Sou memórias, histórias, estornos, entornos, contornos
Sou cores, amores, restos, desertos, pedaços, espaços
Sou indícios, resquícios, desperdícios, vestígios
Sou lacunas, fissuras, espumas, brumas, escuras
Sou apenas palavras dispersas...

sexta-feira, 8 de outubro de 2010

Tempo

Parece que foi sempre
Parece que foi ontem
Parece que foi sonho
Parece que foi noite
Parece que foi hoje
Parece que foi dia
Parece que foi já
Parece que já foi

quinta-feira, 7 de outubro de 2010

Amores líquidos

Dissolver o corpo nos corpos, expostos
escorrer pelas entranhas, estranhas
pulsar por todas as veias, alheias
misturar secreções secretas, inquietas
juntar salivas diversas, dispersas
trocar suores esquecidos, desconhecidos
derreter sem reter, tudo que é sólido
e só desmanchar no ar...

terça-feira, 5 de outubro de 2010

Amores primeiros

Éramos tão jovens
Você era o mar
Eu era vagar
Você era o vento
Eu sempre atento
Você era o sol
Eu era um anzol
Você era a janela
Eu era uma espera
Você era a cor
Eu era um calor
Você era respiro
Eu era um suspiro
Você era sua boca
Eu era um sorriso
Você comia maçã
Eu fazia poema
Na bela Ipanema
Você era tão linda
E eu era só olhos...

Passagens

A vida é um ir embora
E nem sempre voltar
A vida é um partir
E nem sempre chegar
A vida é um esperar
E nem sempre receber
A vida é um procurar
E nem sempre encontrar
A vida é uma demora
Que sempre tem hora
De um instante acabar

domingo, 3 de outubro de 2010

Amores distantes

Olhar e não poder tocar
Sentir e não poder agir
Amar e não poder amar
Estar tão perto, à distância
Perceber a distância, tão longe
Esquecer de morrer, pra nunca esquecer

sexta-feira, 1 de outubro de 2010

Deserto

Fui com tanta sede, até te exaurir.
E da tua exaustão, se fez minha aridez.
Exausto, sem uma gota, me esgoto.
Incerto, eu deserto.
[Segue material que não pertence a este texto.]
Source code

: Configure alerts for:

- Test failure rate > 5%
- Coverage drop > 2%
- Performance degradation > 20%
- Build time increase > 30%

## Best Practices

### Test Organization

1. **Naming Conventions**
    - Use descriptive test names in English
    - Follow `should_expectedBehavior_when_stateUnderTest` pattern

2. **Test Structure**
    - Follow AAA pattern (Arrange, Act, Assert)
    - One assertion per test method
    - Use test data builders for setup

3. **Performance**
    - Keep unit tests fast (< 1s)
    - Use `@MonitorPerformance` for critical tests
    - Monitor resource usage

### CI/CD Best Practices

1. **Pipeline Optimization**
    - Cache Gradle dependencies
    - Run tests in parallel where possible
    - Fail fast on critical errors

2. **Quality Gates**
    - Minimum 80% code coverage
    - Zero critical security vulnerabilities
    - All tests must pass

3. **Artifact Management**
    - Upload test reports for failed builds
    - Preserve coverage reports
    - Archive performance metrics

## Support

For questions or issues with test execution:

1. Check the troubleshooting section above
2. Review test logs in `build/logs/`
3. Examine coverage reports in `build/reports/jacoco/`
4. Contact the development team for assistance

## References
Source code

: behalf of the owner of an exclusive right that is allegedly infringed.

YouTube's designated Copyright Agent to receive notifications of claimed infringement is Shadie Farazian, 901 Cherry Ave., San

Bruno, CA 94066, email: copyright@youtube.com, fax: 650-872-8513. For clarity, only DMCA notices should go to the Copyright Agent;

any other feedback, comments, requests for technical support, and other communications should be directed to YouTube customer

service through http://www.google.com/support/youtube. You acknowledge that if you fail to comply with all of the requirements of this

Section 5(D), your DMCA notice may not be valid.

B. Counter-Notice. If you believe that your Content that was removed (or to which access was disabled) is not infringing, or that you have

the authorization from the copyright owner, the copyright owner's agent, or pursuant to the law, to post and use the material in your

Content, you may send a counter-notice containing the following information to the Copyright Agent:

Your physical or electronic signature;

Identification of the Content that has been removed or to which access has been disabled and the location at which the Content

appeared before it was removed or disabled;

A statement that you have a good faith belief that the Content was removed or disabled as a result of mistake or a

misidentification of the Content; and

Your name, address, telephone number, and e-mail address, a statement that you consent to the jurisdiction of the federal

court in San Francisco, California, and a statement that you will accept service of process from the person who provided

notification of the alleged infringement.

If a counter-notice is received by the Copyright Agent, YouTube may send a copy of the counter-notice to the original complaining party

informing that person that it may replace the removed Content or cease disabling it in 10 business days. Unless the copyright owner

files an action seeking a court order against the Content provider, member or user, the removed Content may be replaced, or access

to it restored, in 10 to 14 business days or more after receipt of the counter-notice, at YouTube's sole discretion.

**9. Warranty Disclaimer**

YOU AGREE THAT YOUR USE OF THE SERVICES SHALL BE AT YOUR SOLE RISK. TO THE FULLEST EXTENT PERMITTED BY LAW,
E te liberto.

Silêncio

Se eu pudesse
Simplificar
Aproximar
Modificar
Adivinhar
Proteger
Aliviar
Cuidar
Fazer
Dar
Saber
Apagar
Acertar
Aprender
Responder
Demonstrar
Mas não posso
Em silêncio silencio
Nesse cortante deserto

Ação

Tempos de ação. Tempos de criação. Reflexão, estudo e reclusão. Reclusão na vida, em regime mais do que aberto. Tempos de disciplina. Transgressora. Tempos de liberdade. Incondicional.